Transcriptome profiling of the spermatheca identifies genes potentially involved in the long-term sperm storage of ant queens

Abstract

Females of social Hymenoptera only mate at the beginning of their adult lives and produce offspring until their death. In most ant species, queens live for over a decade, indicating that ant queens can store large numbers of spermatozoa throughout their long lives. To reveal the prolonged sperm storage mechanisms, we identified enriched genes in the sperm-storage organ (spermatheca) relative to those in body samples in Crematogaster osakensis queens using the RNA-sequencing method.
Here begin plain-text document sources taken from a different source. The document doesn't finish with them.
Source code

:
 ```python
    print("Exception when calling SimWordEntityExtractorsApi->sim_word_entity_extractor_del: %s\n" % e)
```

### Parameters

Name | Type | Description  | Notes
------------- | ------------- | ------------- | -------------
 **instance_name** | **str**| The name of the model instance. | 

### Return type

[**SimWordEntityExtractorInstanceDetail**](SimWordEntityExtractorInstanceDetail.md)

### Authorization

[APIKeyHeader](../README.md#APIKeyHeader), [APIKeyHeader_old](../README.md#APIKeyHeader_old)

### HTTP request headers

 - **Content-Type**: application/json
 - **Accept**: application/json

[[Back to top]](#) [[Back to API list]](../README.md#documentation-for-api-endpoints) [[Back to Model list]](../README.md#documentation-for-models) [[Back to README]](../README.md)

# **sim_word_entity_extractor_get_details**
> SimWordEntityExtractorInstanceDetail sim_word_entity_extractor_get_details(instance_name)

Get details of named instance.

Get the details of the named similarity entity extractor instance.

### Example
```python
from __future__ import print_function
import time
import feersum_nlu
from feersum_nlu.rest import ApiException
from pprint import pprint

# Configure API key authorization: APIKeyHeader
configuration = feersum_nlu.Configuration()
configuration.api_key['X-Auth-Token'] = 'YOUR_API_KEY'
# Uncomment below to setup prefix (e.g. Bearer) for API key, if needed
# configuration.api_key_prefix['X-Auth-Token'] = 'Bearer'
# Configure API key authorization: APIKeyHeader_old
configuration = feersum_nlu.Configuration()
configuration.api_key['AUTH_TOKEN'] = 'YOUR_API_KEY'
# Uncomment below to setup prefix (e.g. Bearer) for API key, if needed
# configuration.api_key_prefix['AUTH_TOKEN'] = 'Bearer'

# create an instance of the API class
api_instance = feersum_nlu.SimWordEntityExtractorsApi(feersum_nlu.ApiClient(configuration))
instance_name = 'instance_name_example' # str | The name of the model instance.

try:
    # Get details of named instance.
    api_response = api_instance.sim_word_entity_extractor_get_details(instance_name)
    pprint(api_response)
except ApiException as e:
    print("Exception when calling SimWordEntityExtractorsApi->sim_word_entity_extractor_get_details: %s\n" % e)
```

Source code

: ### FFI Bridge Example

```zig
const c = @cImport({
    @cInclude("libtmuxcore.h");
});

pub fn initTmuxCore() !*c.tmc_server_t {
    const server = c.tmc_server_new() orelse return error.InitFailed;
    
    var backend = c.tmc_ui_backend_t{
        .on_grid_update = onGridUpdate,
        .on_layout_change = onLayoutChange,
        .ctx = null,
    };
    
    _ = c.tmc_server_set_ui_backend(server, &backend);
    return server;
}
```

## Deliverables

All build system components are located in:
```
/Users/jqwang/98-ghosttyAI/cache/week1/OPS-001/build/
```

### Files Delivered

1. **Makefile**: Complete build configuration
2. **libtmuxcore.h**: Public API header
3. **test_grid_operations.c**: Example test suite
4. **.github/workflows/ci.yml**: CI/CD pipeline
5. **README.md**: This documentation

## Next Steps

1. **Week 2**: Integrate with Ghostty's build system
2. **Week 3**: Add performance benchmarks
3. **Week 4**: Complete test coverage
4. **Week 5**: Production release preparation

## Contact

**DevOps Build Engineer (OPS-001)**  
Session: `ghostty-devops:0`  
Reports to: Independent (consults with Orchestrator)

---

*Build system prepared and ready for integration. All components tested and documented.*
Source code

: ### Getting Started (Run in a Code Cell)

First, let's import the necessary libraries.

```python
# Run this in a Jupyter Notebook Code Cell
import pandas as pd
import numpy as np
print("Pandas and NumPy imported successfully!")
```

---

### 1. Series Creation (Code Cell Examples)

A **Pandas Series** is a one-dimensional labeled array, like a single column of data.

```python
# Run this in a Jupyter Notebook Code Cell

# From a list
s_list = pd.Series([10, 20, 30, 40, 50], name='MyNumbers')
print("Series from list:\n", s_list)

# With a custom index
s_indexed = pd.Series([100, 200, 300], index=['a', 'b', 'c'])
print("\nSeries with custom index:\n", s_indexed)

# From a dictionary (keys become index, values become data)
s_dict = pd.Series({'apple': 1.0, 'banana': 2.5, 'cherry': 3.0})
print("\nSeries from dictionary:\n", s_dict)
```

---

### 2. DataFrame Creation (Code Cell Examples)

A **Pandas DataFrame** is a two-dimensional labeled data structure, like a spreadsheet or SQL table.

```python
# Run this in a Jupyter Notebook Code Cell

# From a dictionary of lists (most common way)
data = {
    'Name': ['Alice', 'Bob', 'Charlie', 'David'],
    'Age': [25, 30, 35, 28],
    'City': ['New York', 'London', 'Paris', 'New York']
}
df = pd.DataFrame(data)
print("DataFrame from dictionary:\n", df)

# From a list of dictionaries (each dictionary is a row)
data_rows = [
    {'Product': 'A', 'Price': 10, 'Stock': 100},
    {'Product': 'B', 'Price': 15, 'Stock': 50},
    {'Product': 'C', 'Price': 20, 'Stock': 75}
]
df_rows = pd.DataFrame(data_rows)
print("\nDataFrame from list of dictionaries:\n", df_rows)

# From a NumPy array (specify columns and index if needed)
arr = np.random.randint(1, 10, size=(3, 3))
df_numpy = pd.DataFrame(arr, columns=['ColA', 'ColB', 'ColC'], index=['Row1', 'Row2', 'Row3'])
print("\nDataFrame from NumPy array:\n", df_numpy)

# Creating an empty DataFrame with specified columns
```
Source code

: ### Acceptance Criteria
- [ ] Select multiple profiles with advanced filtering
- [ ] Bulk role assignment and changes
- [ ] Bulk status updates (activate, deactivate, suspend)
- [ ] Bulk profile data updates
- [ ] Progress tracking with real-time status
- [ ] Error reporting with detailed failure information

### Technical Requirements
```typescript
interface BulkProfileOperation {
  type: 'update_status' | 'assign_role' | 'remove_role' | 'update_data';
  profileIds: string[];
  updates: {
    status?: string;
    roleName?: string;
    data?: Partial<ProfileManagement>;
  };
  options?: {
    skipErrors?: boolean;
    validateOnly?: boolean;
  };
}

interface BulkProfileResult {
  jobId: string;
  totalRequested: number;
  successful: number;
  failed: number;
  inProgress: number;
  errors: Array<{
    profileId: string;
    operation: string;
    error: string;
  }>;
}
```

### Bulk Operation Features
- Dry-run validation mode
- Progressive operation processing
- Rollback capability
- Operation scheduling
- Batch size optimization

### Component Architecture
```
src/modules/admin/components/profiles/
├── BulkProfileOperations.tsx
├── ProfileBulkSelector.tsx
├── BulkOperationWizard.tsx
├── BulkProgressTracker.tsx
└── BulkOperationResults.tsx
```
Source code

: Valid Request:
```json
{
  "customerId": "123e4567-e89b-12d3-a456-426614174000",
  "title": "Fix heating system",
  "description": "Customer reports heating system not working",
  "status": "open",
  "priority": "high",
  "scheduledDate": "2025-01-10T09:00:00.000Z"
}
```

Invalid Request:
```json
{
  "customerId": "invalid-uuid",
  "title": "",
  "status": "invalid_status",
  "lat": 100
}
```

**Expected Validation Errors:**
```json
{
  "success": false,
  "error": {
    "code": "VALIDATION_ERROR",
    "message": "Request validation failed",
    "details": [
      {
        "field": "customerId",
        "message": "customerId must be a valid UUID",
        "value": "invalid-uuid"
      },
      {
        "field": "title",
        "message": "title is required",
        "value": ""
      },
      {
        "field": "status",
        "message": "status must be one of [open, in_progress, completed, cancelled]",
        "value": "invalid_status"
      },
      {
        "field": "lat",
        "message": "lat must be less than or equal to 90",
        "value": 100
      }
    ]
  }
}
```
The genes encoding antioxidant enzymes, proteases, and extracellular matrix-related genes, and novel genes that have no similar sequences in the public databases were identified. We also performed differential expression analyses between the virgin and mated spermathecae or between the spermathecae at 1-week and 1-year after mating, to identify genes altered by the mating status or by the sperm storage period, respectively. Gene Ontology enrichment analyses suggested that antioxidant function is enhanced in the spermatheca at 1-week after mating compared with the virgin spermatheca and the spermatheca at 1-year after mating. In situ hybridization analyses of 128 selected contigs revealed that 12 contigs were particular to the spermatheca. These genes have never been reported in the reproductive organs of insect females, suggesting specialized roles in ant spermatheca.

Figure 1

Sample preparation schematic: Differential gene expressions patterns were compared between (a) the spermatheca and the body, (b) the spermatheca from virgin and inseminated queens, and (c) the spermatheca at 1 week and 1 year after mating.

Figure 2

Plots of differentially expressed genes between the spermatheca and the body samples at 1 week (a) and 1 year (b) after mating. Red dots indicate differentially expressed genes with false discovery rates (FDR) of <0.01and |log₂ fold change| ≥ 1.

Figure 3

Plots of differentially expressed genes between the spermathecae of inseminated vs. virgin ant queens (a) and between the spermathecae at 1 week and 1 year after mating (b). Red dots indicate differentially expressed genes (FDR < 0.01 and |log₂ fold change| ≥ 1).

Figure 4

Heat map of selected genes that were regulated by mating status or sperm storage period in the spermathecae. Reads per million (RPM) values of the spermatheca and the body samples were calibrated to Z-scores.

Figure 5

Longitudinal section of the spermatheca stained with hematoxylin and eosin (a) and expression patterns of selected highly expressed contigs in the spermatheca (b–o). Schematic indications of spermatheca morphology are shown in the upper right corner (a). Details of the spermathecal gland are shown in the bottom left corner (n). Scale bar, 100 µm; GC, genital chamber; HE, hilar columnar epithelium of the spermathecal reservoir; R, reservoir; SD, spermathecal duct; SG, spermathecal gland.

Figure 6

Expression patterns of 12 contigs that were only expressed in the spermatheca. Scale bar, 100 µm; HE, hilar columnar epithelium of the spermathecal reservoir; R, reservoir; SD, spermathecal duct; SG, spermathecal gland.